▶ [Your goal]
Only the lines containing "srednjih" should appear in the answer, copied from the listing below.

▶ [Input data]
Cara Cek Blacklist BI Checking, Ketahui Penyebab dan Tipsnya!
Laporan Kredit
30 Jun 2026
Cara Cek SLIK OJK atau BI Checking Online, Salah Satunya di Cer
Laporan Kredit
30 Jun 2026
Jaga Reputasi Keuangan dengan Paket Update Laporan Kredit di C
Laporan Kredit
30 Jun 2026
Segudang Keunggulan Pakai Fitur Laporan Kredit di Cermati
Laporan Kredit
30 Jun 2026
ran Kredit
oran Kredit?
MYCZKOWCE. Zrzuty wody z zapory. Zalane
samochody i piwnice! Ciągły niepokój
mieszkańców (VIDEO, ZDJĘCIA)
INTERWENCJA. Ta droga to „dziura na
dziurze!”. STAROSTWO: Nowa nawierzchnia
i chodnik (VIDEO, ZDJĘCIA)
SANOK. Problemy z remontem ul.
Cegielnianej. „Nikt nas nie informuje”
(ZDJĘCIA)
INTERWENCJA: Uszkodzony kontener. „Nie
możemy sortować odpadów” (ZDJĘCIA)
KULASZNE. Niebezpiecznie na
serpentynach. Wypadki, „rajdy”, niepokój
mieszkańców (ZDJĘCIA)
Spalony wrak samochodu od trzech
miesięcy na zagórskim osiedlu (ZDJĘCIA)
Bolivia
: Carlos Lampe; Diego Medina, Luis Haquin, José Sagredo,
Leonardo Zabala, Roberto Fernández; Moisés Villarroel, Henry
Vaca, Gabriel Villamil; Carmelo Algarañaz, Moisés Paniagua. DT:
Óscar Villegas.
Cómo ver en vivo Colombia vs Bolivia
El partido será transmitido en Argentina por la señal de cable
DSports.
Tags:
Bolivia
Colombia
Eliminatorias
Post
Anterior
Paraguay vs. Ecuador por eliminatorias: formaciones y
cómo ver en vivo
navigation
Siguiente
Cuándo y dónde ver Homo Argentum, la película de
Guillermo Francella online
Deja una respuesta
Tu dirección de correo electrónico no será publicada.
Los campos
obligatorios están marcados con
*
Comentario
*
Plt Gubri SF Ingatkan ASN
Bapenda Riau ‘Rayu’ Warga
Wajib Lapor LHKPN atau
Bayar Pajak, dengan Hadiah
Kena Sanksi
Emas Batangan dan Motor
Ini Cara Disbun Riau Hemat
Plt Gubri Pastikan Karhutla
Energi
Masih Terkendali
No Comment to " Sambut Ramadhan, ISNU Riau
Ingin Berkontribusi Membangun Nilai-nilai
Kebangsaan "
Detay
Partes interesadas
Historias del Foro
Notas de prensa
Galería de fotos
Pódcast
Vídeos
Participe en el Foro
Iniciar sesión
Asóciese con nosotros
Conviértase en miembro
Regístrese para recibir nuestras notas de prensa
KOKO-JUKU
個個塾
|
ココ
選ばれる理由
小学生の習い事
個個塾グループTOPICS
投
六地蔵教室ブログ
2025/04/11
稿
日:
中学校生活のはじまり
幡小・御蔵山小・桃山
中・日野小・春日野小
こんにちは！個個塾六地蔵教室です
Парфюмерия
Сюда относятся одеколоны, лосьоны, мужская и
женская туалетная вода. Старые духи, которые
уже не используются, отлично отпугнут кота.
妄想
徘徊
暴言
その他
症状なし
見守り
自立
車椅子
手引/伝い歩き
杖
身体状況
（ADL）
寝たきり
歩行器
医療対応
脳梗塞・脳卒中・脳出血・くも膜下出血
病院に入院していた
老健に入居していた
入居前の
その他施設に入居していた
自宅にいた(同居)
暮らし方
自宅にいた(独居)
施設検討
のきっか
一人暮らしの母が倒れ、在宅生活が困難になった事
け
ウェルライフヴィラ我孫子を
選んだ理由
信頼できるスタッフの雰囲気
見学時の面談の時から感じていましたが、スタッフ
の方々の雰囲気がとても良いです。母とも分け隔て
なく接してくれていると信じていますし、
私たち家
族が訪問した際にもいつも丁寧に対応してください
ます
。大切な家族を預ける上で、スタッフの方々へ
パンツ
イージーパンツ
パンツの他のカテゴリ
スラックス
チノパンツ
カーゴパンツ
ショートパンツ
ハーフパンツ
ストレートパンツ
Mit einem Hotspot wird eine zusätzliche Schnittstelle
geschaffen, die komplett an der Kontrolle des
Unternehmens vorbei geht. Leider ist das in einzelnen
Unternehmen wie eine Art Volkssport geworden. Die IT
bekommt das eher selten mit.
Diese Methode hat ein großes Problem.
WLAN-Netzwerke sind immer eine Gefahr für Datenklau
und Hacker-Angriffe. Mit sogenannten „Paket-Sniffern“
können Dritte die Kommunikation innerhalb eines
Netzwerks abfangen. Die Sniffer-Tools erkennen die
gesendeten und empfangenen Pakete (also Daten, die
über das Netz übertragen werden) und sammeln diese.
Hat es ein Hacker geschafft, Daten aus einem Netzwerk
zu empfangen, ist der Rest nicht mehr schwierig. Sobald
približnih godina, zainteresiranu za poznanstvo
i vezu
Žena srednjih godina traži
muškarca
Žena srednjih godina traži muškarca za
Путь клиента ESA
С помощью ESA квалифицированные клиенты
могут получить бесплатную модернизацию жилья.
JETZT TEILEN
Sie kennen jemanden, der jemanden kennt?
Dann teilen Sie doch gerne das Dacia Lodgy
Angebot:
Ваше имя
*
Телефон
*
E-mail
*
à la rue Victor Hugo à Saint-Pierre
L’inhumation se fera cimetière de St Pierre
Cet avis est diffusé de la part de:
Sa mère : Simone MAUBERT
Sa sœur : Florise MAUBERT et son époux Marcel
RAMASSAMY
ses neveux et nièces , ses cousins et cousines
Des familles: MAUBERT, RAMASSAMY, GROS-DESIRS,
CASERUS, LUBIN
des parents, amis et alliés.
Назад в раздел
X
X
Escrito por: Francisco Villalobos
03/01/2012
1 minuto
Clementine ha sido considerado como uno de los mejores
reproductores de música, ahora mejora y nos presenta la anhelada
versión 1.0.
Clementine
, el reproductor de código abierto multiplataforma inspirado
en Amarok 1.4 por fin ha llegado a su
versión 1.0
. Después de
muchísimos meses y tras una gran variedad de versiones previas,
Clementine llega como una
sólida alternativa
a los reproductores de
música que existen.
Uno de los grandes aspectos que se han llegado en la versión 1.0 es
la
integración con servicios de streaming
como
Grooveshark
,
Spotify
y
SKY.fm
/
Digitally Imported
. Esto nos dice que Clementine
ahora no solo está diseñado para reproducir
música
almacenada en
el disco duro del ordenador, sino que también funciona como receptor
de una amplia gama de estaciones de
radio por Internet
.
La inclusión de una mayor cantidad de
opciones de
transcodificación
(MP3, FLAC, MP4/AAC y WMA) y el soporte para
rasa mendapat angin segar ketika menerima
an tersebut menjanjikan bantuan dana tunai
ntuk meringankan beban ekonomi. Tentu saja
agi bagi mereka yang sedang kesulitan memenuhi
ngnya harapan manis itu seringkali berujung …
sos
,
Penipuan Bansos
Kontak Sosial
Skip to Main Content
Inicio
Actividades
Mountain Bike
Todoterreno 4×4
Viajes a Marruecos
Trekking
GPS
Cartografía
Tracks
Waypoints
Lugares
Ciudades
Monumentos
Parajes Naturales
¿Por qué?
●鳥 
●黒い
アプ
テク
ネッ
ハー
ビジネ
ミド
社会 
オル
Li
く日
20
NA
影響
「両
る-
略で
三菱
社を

▶ [Answer box]
Žena srednjih godina traži
Žena srednjih godina traži muškarca za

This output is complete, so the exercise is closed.